Where it's a crime not to own a gun

A tiny Utah town has often passed bills symbolizing its strong opposition to Washington. Now, it's taking on gun control.

High atop a volcanic mesa, Fred and Shauna Johnson pound in the stakes marking off a walled-in courtyard. This will be Eagle Spirit Ranch, looking down on a dusty little town called Virgin, Utah, and up to the breath-taking white and vermilion cliffs of Zion National Park.

Jay Lee, the mayor of Virgin who dry-farms watermelon nearby, has come to visit. A dog plods over from the Johnsons' mobile home and curls up among the black lava rock as they survey the site of their future sanctuary. The high walls of the compound will fend off the relentless winds and the hungry coyotes.

They will also stand as a symbol of the deep-seated distrust of the federal government that pervades this tiny enclave among Utah's salmon sandstone cliffs.

In many pockets of the rural West, resentment runs deep over what residents consider an unwanted intrusion into their lives by "evil" Washington. But perhaps nowhere is the resistance to federal authority more overt than among the 318 residents here.

Virgin is the equivalent of a daily Boston Tea Party. Local residents don't just rebel against Washington. They defy it.

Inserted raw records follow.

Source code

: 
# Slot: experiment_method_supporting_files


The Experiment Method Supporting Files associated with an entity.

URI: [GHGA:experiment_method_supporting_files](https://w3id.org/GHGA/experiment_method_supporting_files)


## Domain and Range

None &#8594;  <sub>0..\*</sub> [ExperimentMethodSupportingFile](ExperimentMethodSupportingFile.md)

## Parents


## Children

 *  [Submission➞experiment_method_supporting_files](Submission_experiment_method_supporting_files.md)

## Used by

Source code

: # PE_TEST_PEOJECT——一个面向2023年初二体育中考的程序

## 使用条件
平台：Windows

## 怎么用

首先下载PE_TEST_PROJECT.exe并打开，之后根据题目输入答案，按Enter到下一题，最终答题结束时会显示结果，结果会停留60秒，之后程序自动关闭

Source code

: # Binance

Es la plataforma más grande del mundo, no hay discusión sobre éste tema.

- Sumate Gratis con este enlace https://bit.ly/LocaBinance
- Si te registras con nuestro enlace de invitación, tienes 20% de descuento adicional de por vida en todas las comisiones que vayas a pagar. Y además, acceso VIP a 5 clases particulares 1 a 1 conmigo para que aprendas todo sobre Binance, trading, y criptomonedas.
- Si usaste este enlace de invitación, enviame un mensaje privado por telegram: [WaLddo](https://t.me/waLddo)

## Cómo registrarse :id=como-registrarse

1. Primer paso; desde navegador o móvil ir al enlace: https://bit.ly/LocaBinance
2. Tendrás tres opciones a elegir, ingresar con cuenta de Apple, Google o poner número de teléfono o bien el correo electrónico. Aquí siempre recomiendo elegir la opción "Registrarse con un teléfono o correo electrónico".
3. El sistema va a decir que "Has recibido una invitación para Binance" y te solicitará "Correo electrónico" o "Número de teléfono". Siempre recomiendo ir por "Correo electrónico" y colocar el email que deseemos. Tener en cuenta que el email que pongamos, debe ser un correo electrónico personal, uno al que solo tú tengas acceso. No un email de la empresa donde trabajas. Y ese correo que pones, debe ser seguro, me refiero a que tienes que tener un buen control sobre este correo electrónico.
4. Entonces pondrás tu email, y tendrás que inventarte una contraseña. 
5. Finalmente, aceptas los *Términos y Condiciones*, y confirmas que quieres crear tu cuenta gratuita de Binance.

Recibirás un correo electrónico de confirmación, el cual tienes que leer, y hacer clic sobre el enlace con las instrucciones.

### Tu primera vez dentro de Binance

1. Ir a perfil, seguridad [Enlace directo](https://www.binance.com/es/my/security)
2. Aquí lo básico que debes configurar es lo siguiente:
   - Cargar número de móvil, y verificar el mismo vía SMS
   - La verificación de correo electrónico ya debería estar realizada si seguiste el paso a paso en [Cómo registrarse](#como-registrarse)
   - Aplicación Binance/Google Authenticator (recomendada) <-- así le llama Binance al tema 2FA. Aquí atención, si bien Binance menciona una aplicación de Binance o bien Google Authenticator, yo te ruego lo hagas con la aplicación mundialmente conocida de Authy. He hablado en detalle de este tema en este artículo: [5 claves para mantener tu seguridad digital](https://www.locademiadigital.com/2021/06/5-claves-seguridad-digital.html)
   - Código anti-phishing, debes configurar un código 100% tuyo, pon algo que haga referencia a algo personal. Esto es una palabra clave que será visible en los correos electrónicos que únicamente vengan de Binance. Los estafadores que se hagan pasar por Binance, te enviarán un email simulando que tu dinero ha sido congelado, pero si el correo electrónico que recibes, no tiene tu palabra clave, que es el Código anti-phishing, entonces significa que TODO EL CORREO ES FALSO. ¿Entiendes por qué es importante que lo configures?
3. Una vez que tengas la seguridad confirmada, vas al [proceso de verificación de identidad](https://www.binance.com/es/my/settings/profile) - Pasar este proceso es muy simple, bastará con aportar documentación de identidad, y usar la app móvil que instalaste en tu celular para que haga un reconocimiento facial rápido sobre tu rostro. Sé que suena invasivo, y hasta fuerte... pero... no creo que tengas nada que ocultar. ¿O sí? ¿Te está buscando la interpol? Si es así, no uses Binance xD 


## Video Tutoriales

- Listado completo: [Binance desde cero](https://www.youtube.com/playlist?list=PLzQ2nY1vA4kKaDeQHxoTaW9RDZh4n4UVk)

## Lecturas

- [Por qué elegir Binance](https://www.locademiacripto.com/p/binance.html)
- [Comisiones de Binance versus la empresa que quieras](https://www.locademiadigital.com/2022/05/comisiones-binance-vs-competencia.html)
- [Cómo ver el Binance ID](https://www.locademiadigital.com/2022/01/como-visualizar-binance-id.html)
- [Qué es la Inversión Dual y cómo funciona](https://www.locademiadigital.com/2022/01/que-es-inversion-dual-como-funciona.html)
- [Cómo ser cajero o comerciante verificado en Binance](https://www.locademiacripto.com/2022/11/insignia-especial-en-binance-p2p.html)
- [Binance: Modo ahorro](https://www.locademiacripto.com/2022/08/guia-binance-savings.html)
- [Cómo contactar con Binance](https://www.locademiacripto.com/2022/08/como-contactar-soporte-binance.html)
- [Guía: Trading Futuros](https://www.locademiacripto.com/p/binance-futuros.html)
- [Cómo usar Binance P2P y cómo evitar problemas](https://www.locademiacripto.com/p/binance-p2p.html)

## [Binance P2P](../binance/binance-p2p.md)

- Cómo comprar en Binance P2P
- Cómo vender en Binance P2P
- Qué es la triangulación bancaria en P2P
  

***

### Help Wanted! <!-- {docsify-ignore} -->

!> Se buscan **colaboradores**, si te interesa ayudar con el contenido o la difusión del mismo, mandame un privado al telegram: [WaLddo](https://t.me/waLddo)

Refusing to obey Washington

The local town council, in fact, acts as a kind of photographic negative to Washington. The federal government enforces the Endangered Species Act. Virgin passes an ordinance outlawing the designation of endangered species within its borders.

Washington mandates the protection of wetlands. Virgin outlaws the recognition of any wetlands locally. Washington debates gun control. The Virgin town council, in its most recent and rambunctious move, passes an ordinance requiring guns in every home. It's been a shot heard round the world.

"Federal over-regulation is pushing us to the point where our boot heels are hanging over the edge of Grand Canyon, and we're not taking another step backwards," says Mr. Johnson, raising the blueprints for his new ranch like a banner.

Mayor Lee nods in agreement. The preamble to the new ordinance says it all. It reads in part: "... be it ordained that the Town of Virgin shall ... provide the right to maintain a firearm, together with ammunition."

The law, patterned after a 1982 ordinance from Kennesaw, Ga., sailed through the five-member council with one exception. Councilman Ken Cornelius voted against it. "We've got a whole list of ordinances, and nobody knows what they are," he says. "We can't even enforce them."

Enforcement, of course, probably isn't the point. As much as anything, the laws - particularly the gun ordinance - are intended to send a message, in italics, to Washington: Stay out of our lives.

"Jay is making a statement that we're not really going to be giving up our Second Amendment rights," says Johnson. "You need guns for when the law has failed you totally and you have no other recourse."

Just about everyone in Virgin already owns several guns - mostly hunting rifles, Lee suspects. In fact, he jokes that he must be the only "hick" in town who doesn't have a pickup truck with a rifle mounted on the back.

And they are quick to point out where they think the government is overstepping its bounds. Darcey Spendlove, a young teacher-turned-councilwoman who enjoys hunting, complains of the tedious loading and unloading process she and her husband must go through when they cross federal land (where loaded guns are illegal).

"I've hunted with my dad my whole life," she says. "My parents gave me my first rifle on my 16th birthday. Our kids grow up with guns and they know how to handle them."

In the spotlight

Since the ordinance passed in June, Lee a thin, spry man who obviously relishes the attention his small town has received, has found a demanding pastime fielding queries from around the world. He keeps a three-page list of callers, a scrapbook, and a stock of Virgin T-shirts for the growing number of curious visitors.

That list of visitors, of course, doesn't include environmentalists: The council has banned most of them from the town, as well.

"If you can get a law, and another law on top of that, and another, it strengthens our rights," says Lee. "It puts another layer of protection on our right to bear arms."

Indeed, the Virgin residents don't see themselves as extremists so much as caretakers of a waning American lifestyle threatened by an increasingly urban population and a perception that only criminals or cops carry guns.

"I'm kind of proud of them," says Rob Bishop, chair of the Utah Republican Party. "They're making a political statement like everyone else does. It's intended to show that we go overboard on all the regulations we have on our fundamental rights."

Andy Anderson runs Fort Virgin, a park-style Old West trading post on the highway to Zion. A transplant from California, Mr. Anderson sees the gun culture as just that - culture. He rents out vintage rifles and guns to movie companies shooting in the southern Utah panorama.

"I hope it's taken in the way it's meant," Anderson says of the law. "We're not a bunch of militia wacko people; it's just part of our heritage."

But Mr. Cornelius is more than skeptical.

"Most people think we're a bunch of lunatics here," he says. "I'd lots rather see Virgin known for having the best RV park in the country."